OAKLAND, Calif. — Expressing concerns shared by many California communities, affordable housing activists gathered on the City Hall steps, June 19, to protest long delays by the City Council and a blue-ribbon commission in preparing proposals to increase affordable housing and to protect tenants whose buildings are converted into condos.
“We’re here to tell the City Council that they’ve been working on these issues for years, and while they’re going on summer recess, the need for affordable housing is not,” Pastor Lucy Kolin of Resurrection Lutheran Church told the World.
Skyrocketing housing costs are forcing more and more Oakland residents, including members of her congregation, to leave the city, Kolin said. Among the urgent measures needed to help stem the tide, she said, are zoning requirements for developers to provide units for low-income residents and greater protections for tenants in condo conversions.
A rally before the council meeting called by the Oakland People’s Community Housing Coalition, an alliance of community, labor and faith-based organizations, heard tenants, including seniors and people with disabilities, tell how their living conditions have worsened and their housing costs have risen despite current tenant protections. Speakers challenged the council to act promptly on the issues when it returns to work in September.
City Councilmember Jane Brunner and a representative of Mayor Ronald Dellums pledged their support for measures to keep Oakland affordable and preserve the community’s diversity.
As the meeting opened, speakers including Amie Fishman, executive director of East Bay Housing Organizations, presented a Housing Bill of Rights calling for housing to be affordable and accessible to people at every income level, environmentally sound and racially integrated, and protected against unjust evictions or displacement.

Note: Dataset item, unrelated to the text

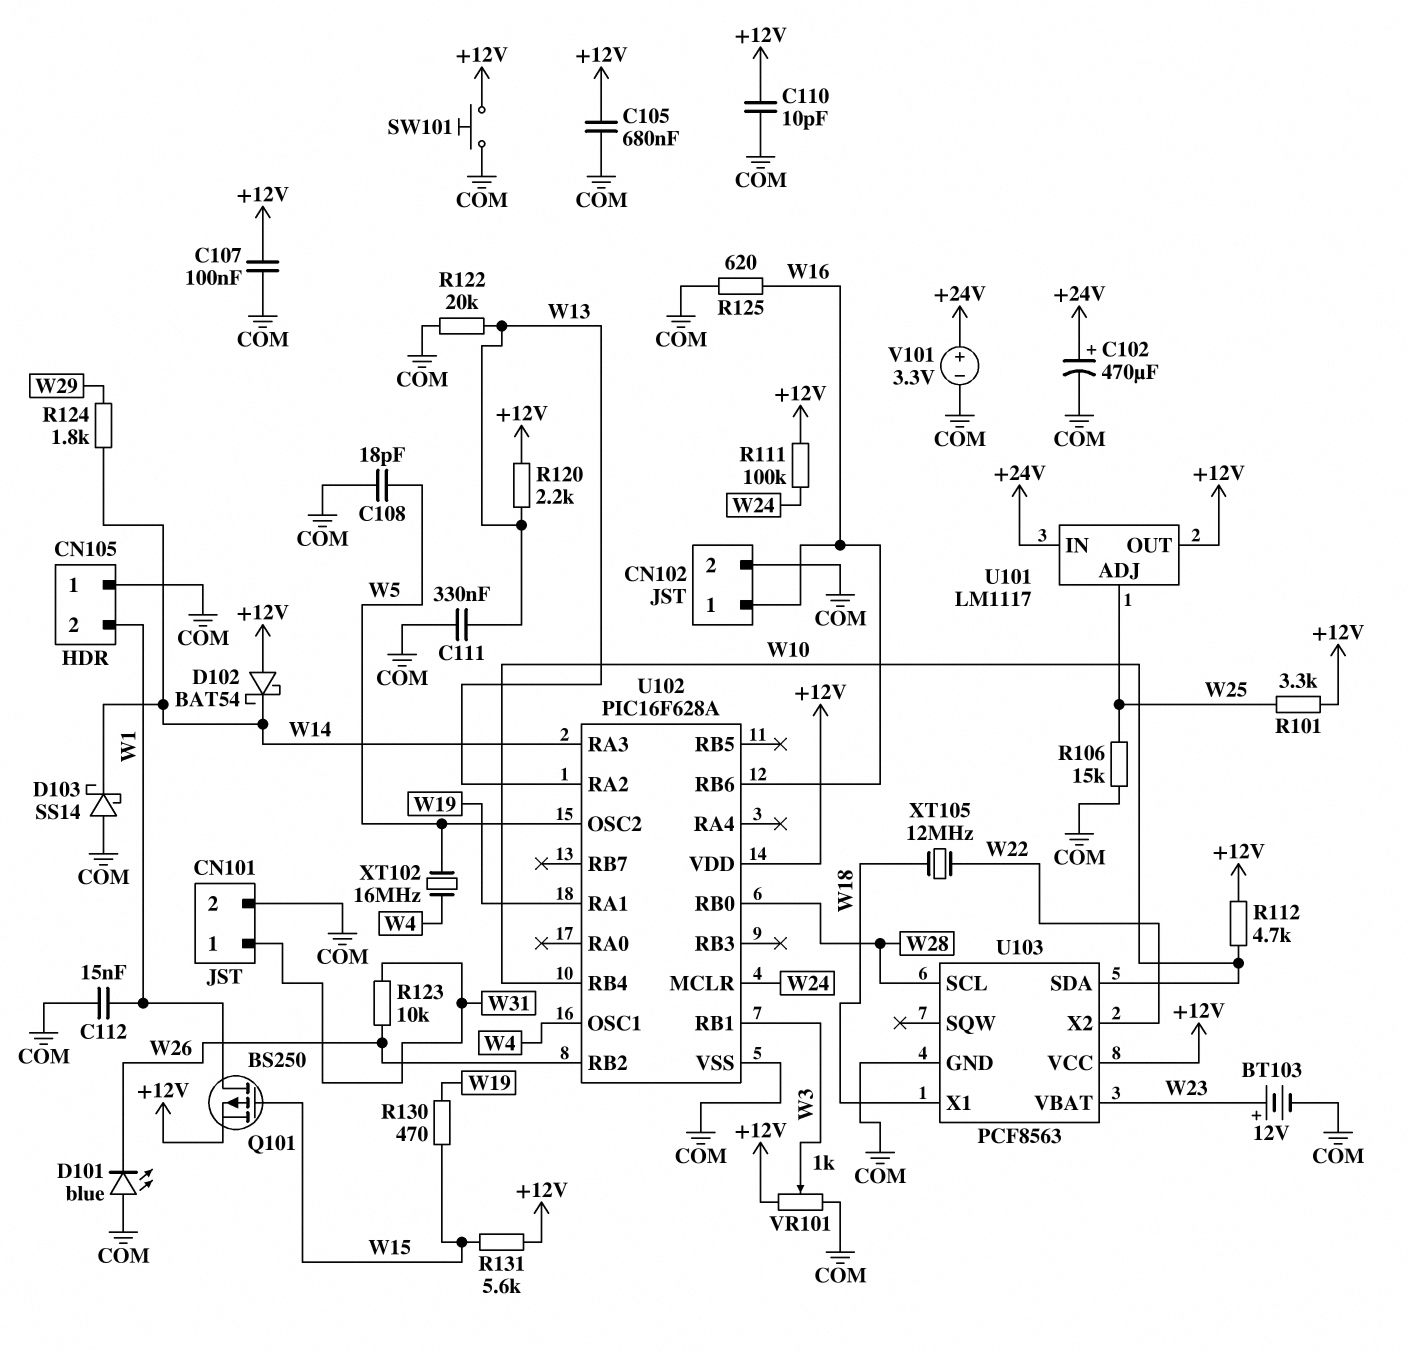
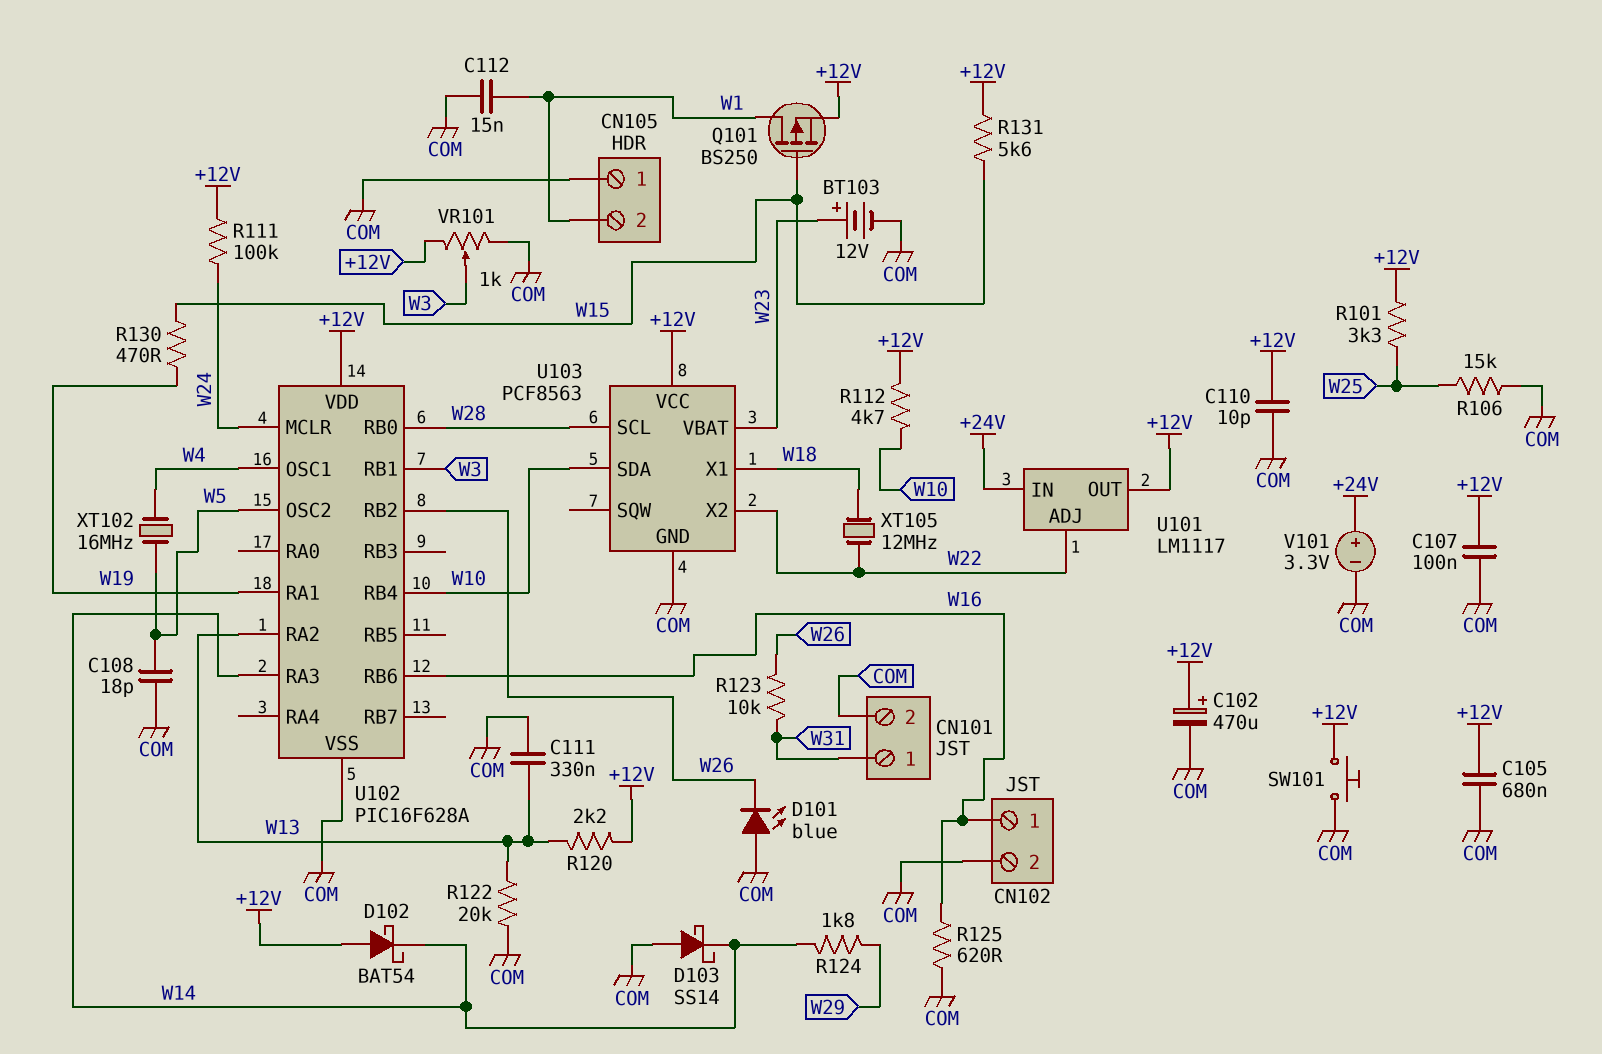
C102: 470uF (plus +24V, minus COM) -> 470uF (plus +12V, minus COM)
U101 pin ADJ: W25 -> W22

Among several speakers addressing the council was Oakland High School teacher Cassandra Lopez, who told of the destabilizing effect the housing crisis is having on the schools. “Every week students are forced to move out of Oakland because their families can’t afford to stay,” she said, adding that African American families are especially affected. “Affordable housing is vital to our students’ ability to get a good education,” Lopez said.
The People’s Housing Coalition says the council has been discussing inclusionary zoning since 2000. The requirement was opposed by former Mayor Jerry Brown but is supported by current Mayor Dellums. As a result of maneuvers within the council as Brown’s term was ending late last year, the issue was shunted to a blue-ribbon commission which was later asked to also consider condo conversion regulations. Though the commission was to finish work in March, it has still not issued a report.